The dose is given and at the same time I start bagging with higher pressures and the infant’s heart rate starts to rise. It hits 80 and then quickly jumps to 140. Was it the fluid, the epinephrine or the higher ventilator pressures? I’m not sure. But the heart rate is good. The baby starts to move her arms. I even think I can feel her suck on my index finger that is still holding the endotracheal tube securely in her mouth. “Okay” I say. “Let’s go.”
We tape the tube and line in place and start to move out of the room. The baby is about 7 minutes old.
I look at the parents. They look worried and confused like they are out of their bodies and viewing these actions from someplace far away.
“Your daughter’s alive but she is very premature and very sick,” I quickly say. “Right now we are breathing for her and we have a good heart rate. We will do everything that we can for her. Right now I need to go with her into the unit.” They don’t say anything as I walk away with the baby.
The hospital that we are at can’t take care of a baby this small so I need to transfer her to another hospital. I happen to be the doctor on there too.

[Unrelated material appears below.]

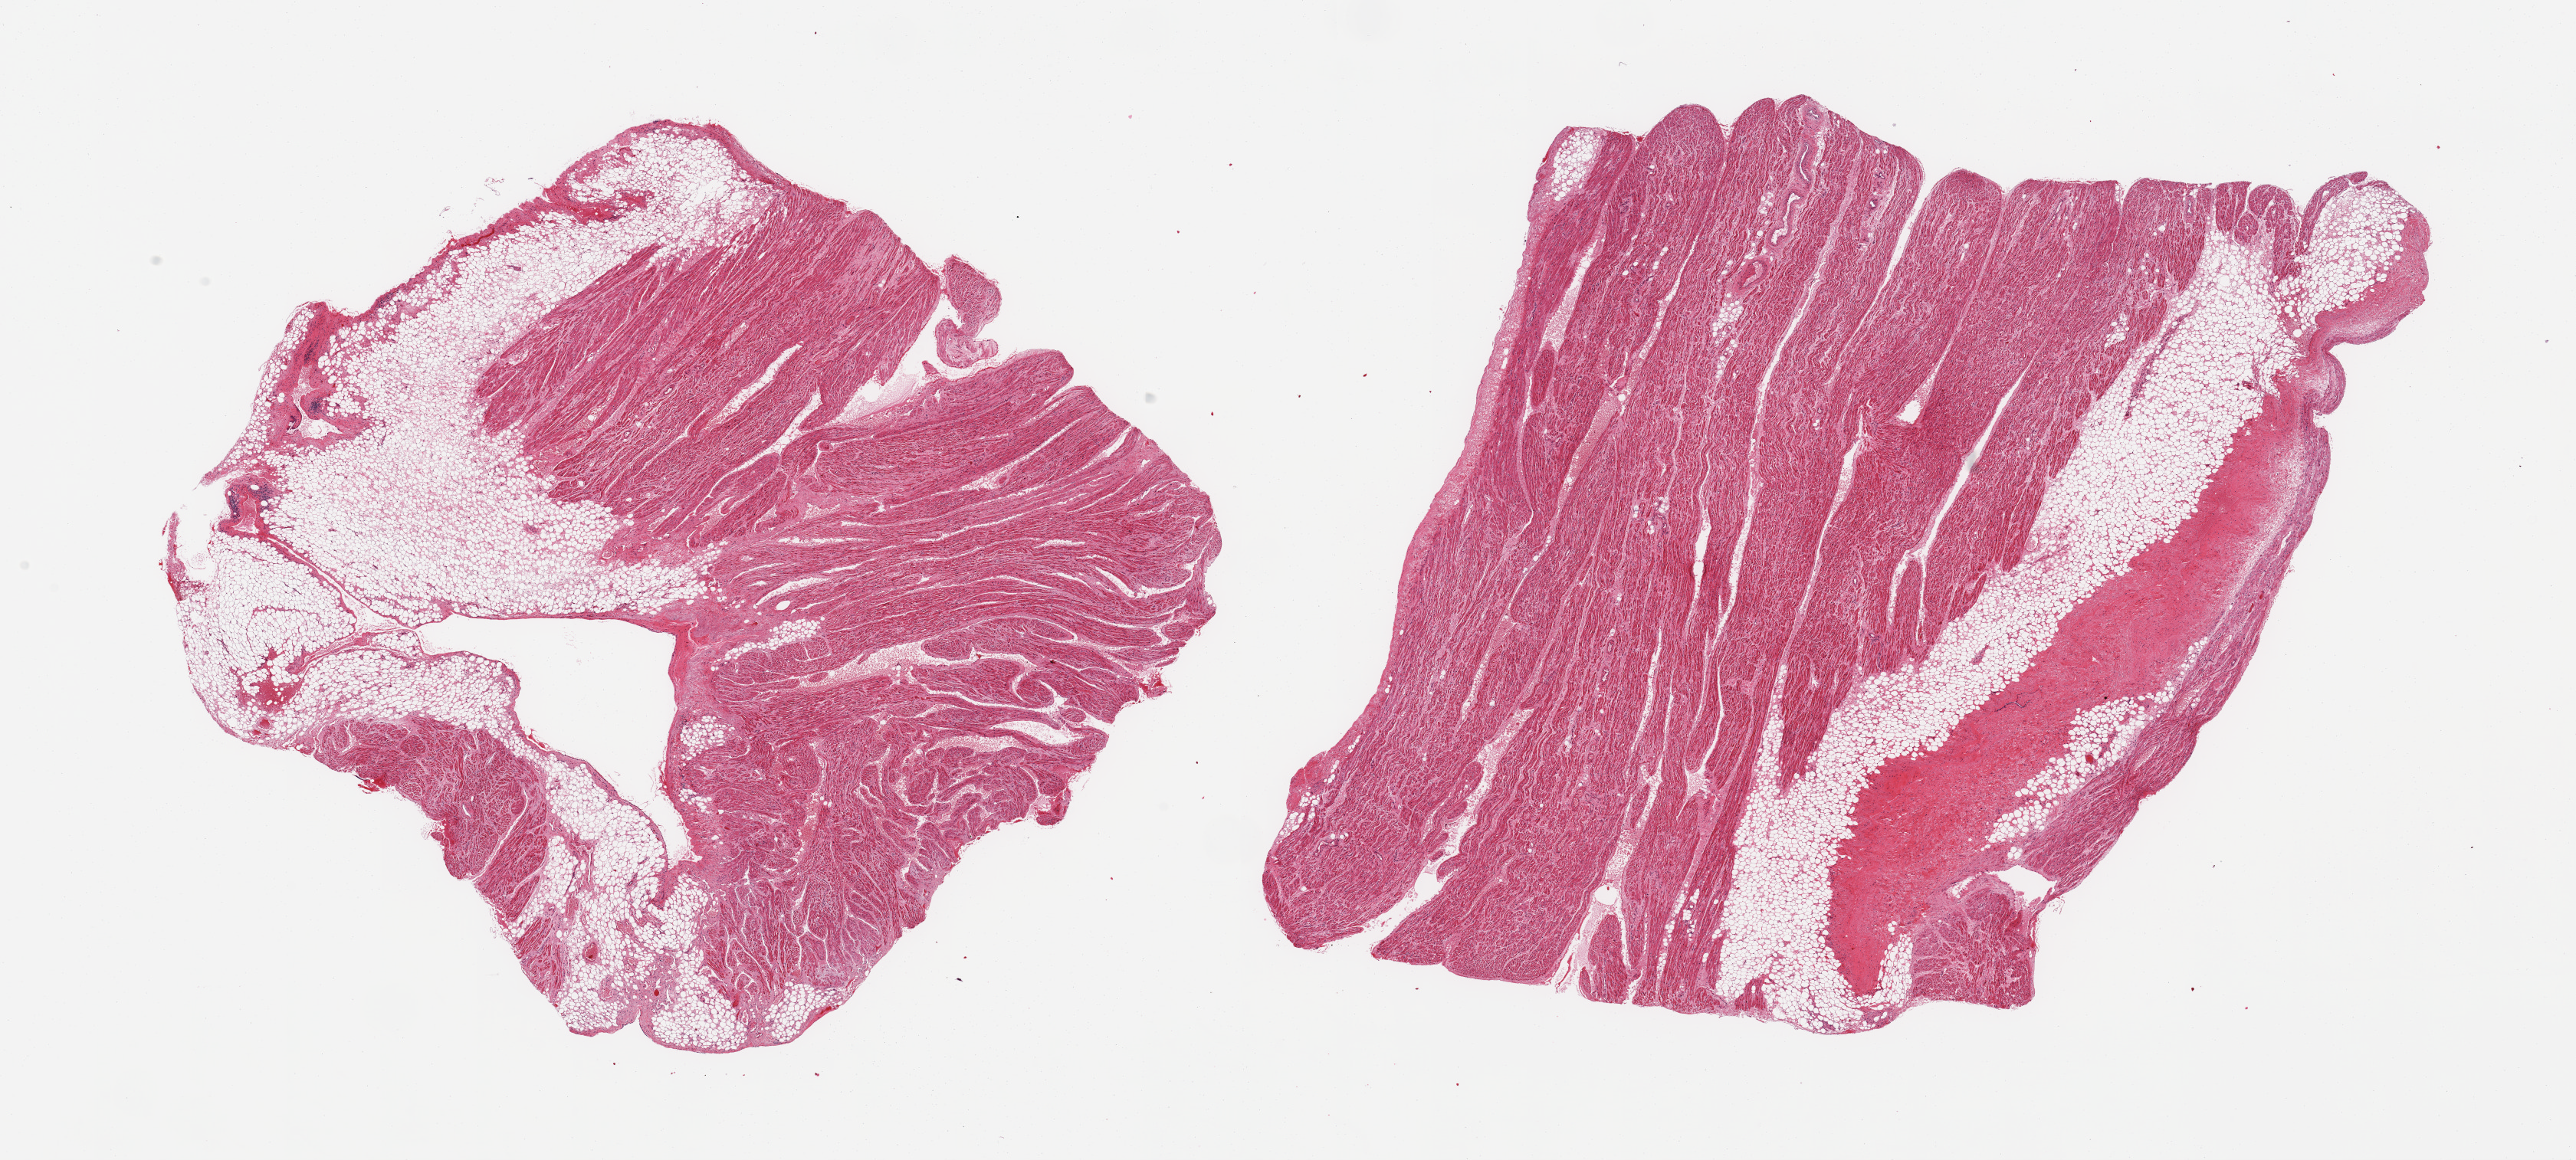
Haematoxylin and eosin whole-slide image, low-resolution overview of the scanned area, about 26.6 x 12.0 mm (from a 20x scan). PAXgene-fixed, paraffin-embedded tissue. Target tissue: auricular appendage. Donor tissue sample. Male donor.
Reviewer comment on this tissue sample: 2 pieces, no abnormalities.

We stabilized the baby, replaced the umbilical lines adding one in the artery in addition to the vein. We then sent her to the other hospital, where I drove in my car to accept her. Once there I made sure she was secure for the rest of the night before laying down myself. I reviewed her orders, her fluids and her labs. But most important, I checked on her many times. While performing one last examination she reached up and grabbed my finger. I know that the baby’s reach was a reflex and not an intentional gesture but in it I felt hope.